Paul J. Sachs posing at his writing desk
Collector, connoisseur, hands-on teacher, Paul J. Sachs blended appreciation for art objects with the practicalities of museumship.
Photograph courtesy of the Harvard University Archives

There could be no possible choice of college for him but Harvard. But in 1895, in "a humiliation that rankled him for years" (according to art historian Sally Anne Duncan), he failed his entrance exams, passing German, French, and history, but flunking Latin, Greek, math, and science. After being tutored intensively for a year and studying diligently in front of a poster that read "I must, I will, I can," he was finally accepted. At Harvard, not surprisingly, he focused on French and other modern languages, philosophy, and particularly the fine arts. One of his principal influences was Charles Eliot Norton, whose course, "The History of the Fine Arts as Connected with Literature," was the first of its kind in the United States. (Sachs later purchased Norton's home, Shady Hill, for his own family.)

During the summers, Sachs worked at the family firm. After graduating in 1900, he joined the business, becoming partner a year later. One of his Harvard professors, Charles Herbert Moore, had offered him an assistantship, but it paid only $750, and his father had refused to supplement the salary. "But...," he wrote in his memoirs, "I vowed never to give up the thought of an ultimate professional career in art."

In 1909, Edward Waldo Forbes became director of the Fogg Museum, and in 1911, he asked Sachs to join the Fogg's visiting committee. "This invitation is an opening wedge," Sachs excitedly told his wife. "My foot is in the door." In 1913, he was appointed chairman of the visiting committee, and within a year, Forbes offered him the assistant directorship of the Fogg. Sachs lost no time in accepting, and soon retired from business. "A great many people on 'the Street' thought I was a damn fool and couldn't understand it," he later recalled. One letter, from an English colleague, said, "I always knew you were fond of 'queer things,' but never guessed you would hide away in a musty museum and hobnob with Egyptian mummies."

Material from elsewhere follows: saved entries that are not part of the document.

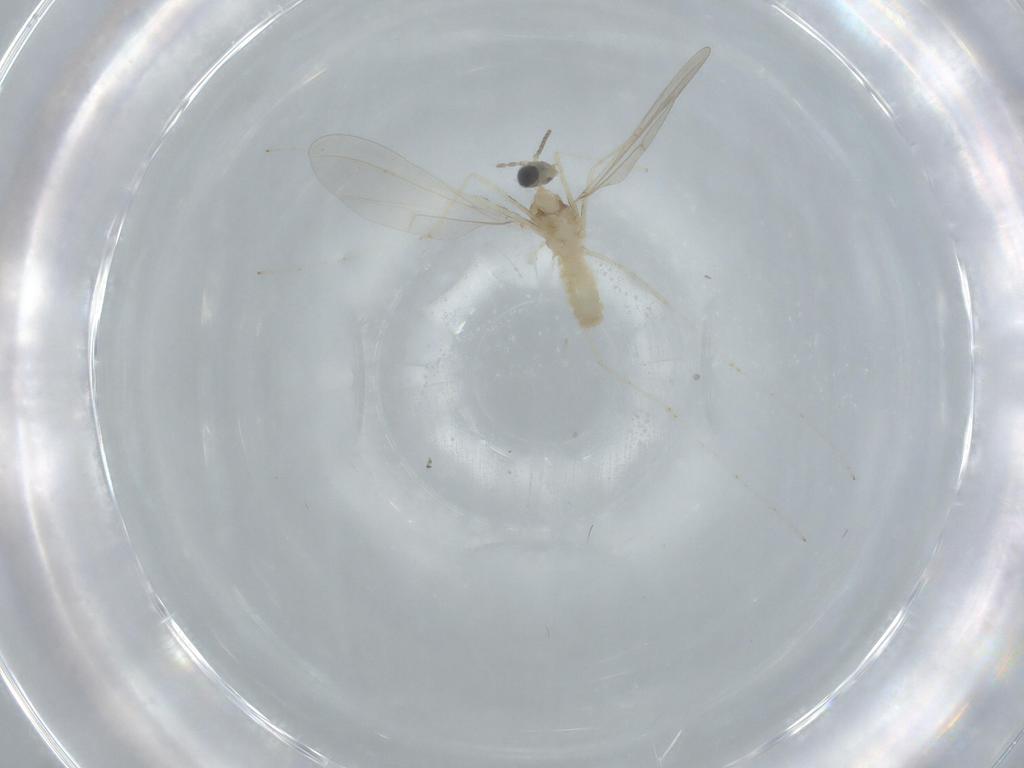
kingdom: Animalia
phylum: Arthropoda
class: Insecta
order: Diptera
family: Cecidomyiidae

At first he did not receive a salary, but even so, as Forbes observes in his memoirs, "these days," someone with Sachs's lack of academic credentials "wouldn't have a snowball's chance in hell" of getting such an appointment. As Duncan explains it, "Forbes saw money in Paul Sachs," a link to successful Jewish alumni and art patrons, to the banking community, and not least, to potential contributions from Sachs himself. To Sachs, writes Duncan, the move represented a kind of continuum: he called it "a short leap from the hallowed atmosphere of the banking house to the construction of a correspondingly rarified space in the museum, a space which established a well-ordered universe for the presentation of capital of a different sort...."

During World War I, the five-foot, two-inch Sachs, who was too short for the armed forces, served as an ambulance driver and administrator in Paris for the American Red Cross. When he returned to Harvard, he was appointed assistant professor of fine arts. He moved steadily up the academic ladder, eventually becoming department chairman; in 1932, he was appointed a visiting professor at the Sorbonne and lectured at other leading European universities—a major coup that introduced the Old World to American achievements in art research and museum management. In 1942 Harvard awarded him an honorary doctorate as a "lover of the fine arts, who deserted a business career to become an accomplished teacher."

As chairman of the committee on personnel of the American Commission for the Protection and Salvage of Artistic and Historic Monuments in War Areas during World War II, Sachs recruited many of his former students to hunt down looted artworks and oversee their return to their owners; more than 15 million items were located. He and Forbes retired from the Fogg in 1944, but Sachs continued to teach the museum course through the 1947-48 academic year as an emeritus professor and honorary curator of drawings. He died peacefully in his library, surrounded by his books, prints, and art, in February 1965.